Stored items
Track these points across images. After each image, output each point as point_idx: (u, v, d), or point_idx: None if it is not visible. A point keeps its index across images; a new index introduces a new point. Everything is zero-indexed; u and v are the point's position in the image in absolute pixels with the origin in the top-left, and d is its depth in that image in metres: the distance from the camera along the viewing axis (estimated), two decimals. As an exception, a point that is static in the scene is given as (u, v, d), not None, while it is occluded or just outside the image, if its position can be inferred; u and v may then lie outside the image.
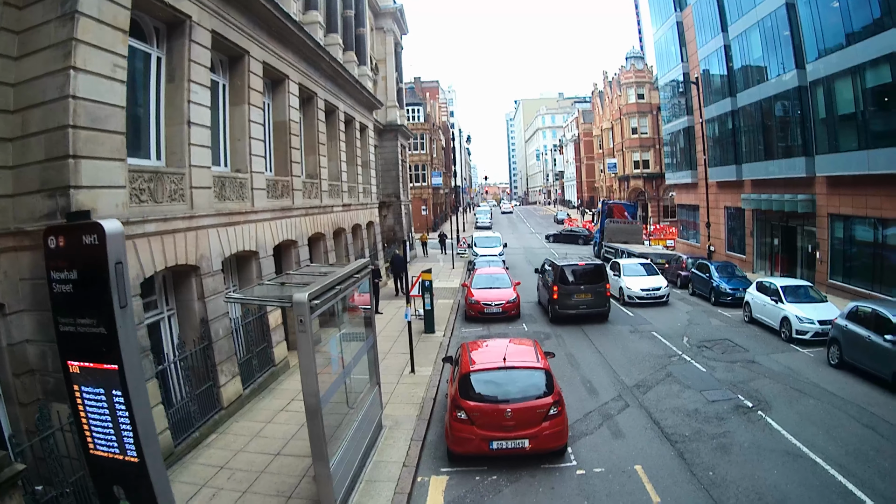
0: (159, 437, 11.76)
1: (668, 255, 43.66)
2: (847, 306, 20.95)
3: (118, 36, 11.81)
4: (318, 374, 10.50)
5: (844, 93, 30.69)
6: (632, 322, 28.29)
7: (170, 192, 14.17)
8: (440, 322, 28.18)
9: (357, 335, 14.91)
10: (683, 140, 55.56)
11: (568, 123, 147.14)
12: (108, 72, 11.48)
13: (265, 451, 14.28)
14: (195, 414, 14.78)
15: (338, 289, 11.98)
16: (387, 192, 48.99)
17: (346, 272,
---
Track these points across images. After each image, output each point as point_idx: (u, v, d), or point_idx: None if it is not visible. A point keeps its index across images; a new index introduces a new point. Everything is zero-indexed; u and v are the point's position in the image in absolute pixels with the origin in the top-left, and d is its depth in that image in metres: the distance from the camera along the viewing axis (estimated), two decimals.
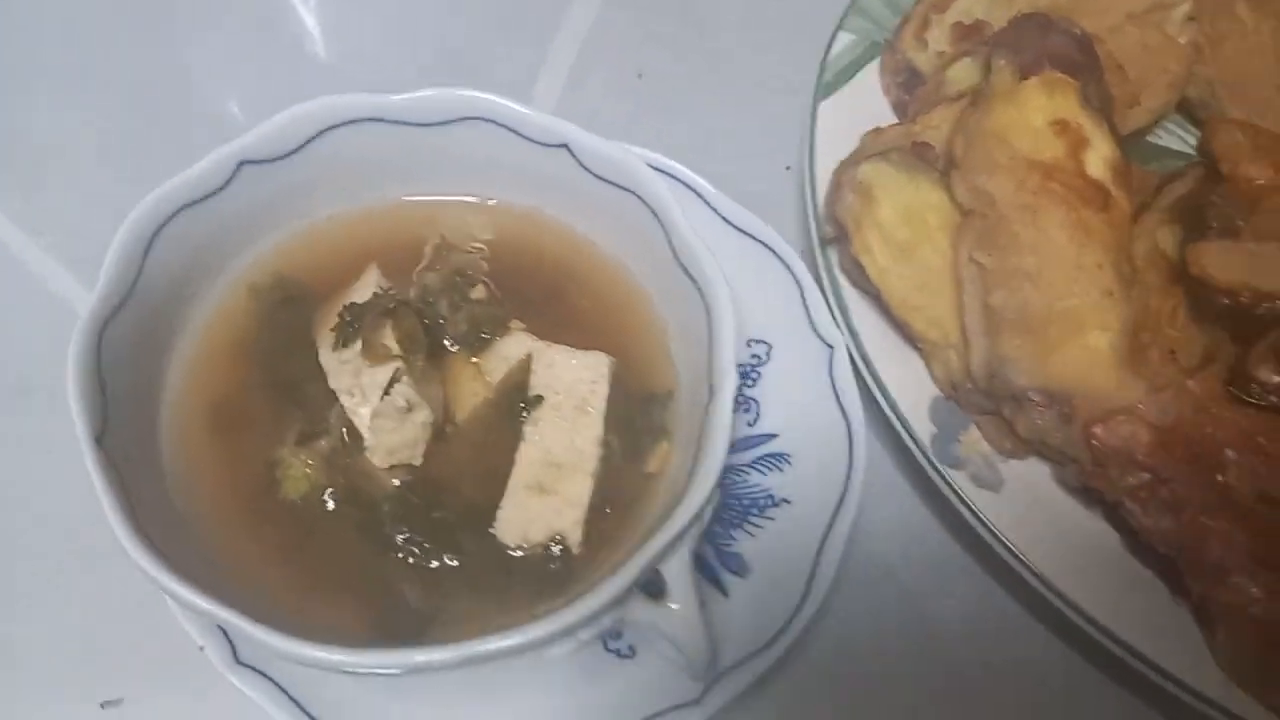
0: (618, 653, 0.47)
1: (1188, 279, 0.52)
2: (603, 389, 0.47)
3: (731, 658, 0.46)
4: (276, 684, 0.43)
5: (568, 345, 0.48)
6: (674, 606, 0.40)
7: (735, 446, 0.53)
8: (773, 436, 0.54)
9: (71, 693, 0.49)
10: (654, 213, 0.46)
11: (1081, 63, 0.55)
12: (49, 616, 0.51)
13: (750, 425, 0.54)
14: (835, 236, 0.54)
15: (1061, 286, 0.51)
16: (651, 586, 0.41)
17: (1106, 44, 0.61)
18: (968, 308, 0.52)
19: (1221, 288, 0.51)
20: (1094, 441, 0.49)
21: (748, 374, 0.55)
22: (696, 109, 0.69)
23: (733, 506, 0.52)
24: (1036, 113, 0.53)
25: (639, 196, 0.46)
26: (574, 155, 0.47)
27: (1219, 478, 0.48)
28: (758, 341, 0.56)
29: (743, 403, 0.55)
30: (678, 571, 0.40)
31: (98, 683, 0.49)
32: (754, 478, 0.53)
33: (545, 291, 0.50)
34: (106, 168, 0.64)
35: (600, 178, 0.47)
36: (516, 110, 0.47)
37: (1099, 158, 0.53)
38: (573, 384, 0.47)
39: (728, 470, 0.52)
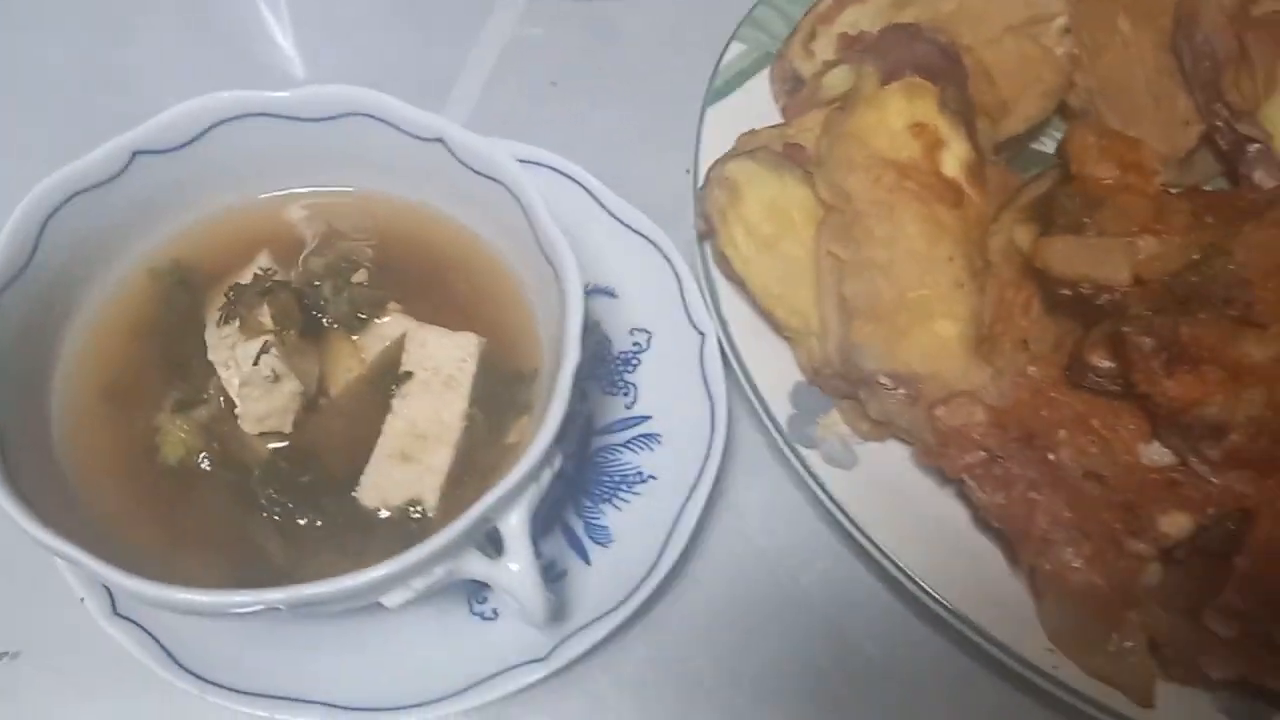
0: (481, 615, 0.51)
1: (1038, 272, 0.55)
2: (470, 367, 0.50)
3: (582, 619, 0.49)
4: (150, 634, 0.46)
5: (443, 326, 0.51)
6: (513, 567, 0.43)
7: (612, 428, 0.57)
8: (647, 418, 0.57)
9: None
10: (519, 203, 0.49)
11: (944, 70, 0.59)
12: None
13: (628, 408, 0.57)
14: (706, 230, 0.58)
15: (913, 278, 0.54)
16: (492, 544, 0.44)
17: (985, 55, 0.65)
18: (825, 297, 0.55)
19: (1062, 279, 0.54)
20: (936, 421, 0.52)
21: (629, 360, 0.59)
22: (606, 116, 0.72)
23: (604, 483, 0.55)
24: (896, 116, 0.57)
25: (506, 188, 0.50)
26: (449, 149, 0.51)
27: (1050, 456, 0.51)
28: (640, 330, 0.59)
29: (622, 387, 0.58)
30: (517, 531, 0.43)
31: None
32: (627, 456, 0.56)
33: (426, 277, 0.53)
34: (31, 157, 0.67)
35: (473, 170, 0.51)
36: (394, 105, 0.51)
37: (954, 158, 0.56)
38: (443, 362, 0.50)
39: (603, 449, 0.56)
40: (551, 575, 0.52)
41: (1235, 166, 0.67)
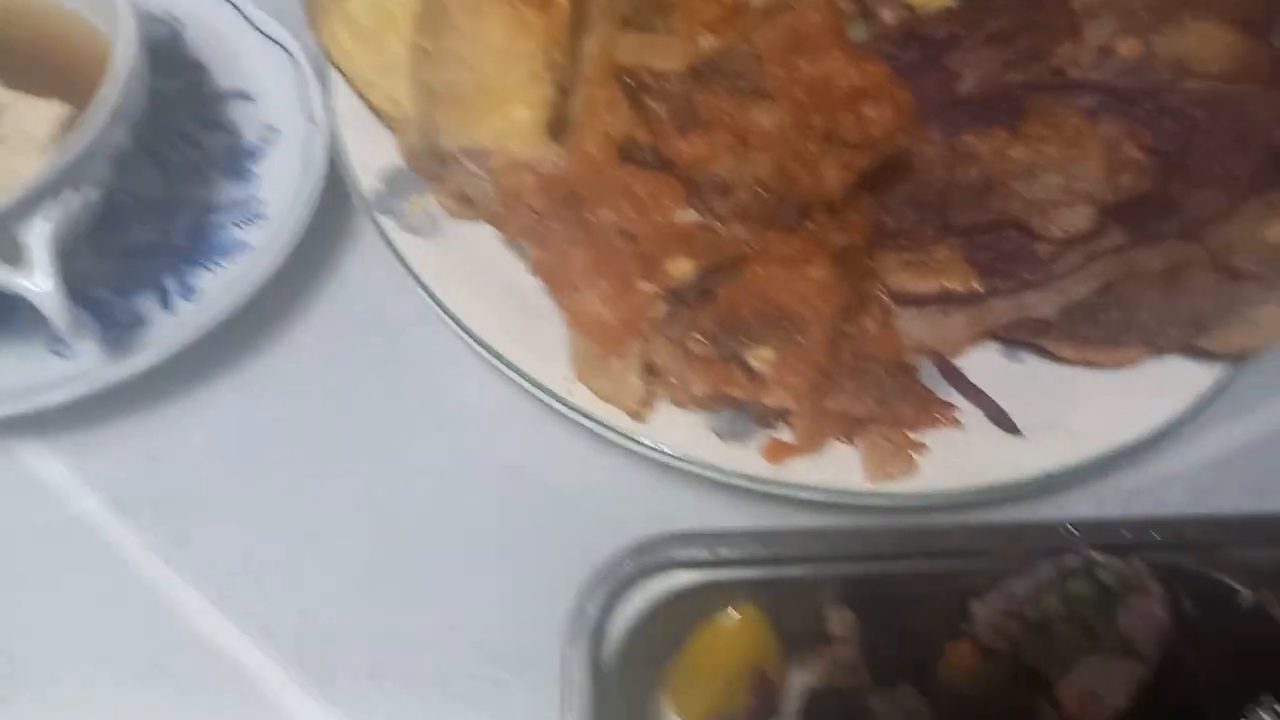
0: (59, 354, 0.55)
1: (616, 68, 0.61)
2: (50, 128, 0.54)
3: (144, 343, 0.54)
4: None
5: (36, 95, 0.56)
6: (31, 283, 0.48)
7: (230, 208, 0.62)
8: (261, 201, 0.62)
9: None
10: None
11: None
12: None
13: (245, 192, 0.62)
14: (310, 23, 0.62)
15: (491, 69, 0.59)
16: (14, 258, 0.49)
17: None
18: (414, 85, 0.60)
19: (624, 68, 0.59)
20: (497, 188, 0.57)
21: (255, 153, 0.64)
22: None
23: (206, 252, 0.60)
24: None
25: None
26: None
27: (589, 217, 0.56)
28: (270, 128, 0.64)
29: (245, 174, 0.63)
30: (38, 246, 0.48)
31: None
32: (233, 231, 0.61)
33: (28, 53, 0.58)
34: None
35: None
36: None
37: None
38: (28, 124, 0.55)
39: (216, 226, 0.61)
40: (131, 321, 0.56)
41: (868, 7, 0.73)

• _What the task requires_:
Above are records; write out the lines from the one with "outside the image." down to the one with "16: (387, 192, 48.99)", exactly, leaving the pictures out.

• _Solution_:
Track these points across images. After each image, output each point as point_idx: (u, v, d), or point_idx: None if it is not visible. A point keeps its index across images; a new index introduces a new point. Everything is zero-indexed; u and v are the point's position in the image in absolute pixels with the origin in the top-left, and d is its depth in that image in metres: the distance from the camera along the viewing axis (estimated), two decimals. As an exception, a point that is static in the scene is given as (u, v, d), not None, while it is occluded or just outside the image, if its position can be inferred; u and v may then lie outside the image.
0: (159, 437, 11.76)
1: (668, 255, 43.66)
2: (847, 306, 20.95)
3: (118, 36, 11.81)
4: (318, 374, 10.50)
5: (844, 93, 30.69)
6: (632, 322, 28.29)
7: (170, 192, 14.17)
8: (440, 322, 28.18)
9: (357, 335, 14.91)
10: (683, 140, 55.56)
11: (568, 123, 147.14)
12: (108, 72, 11.48)
13: (265, 451, 14.28)
14: (195, 414, 14.78)
15: (338, 289, 11.98)
16: (387, 192, 48.99)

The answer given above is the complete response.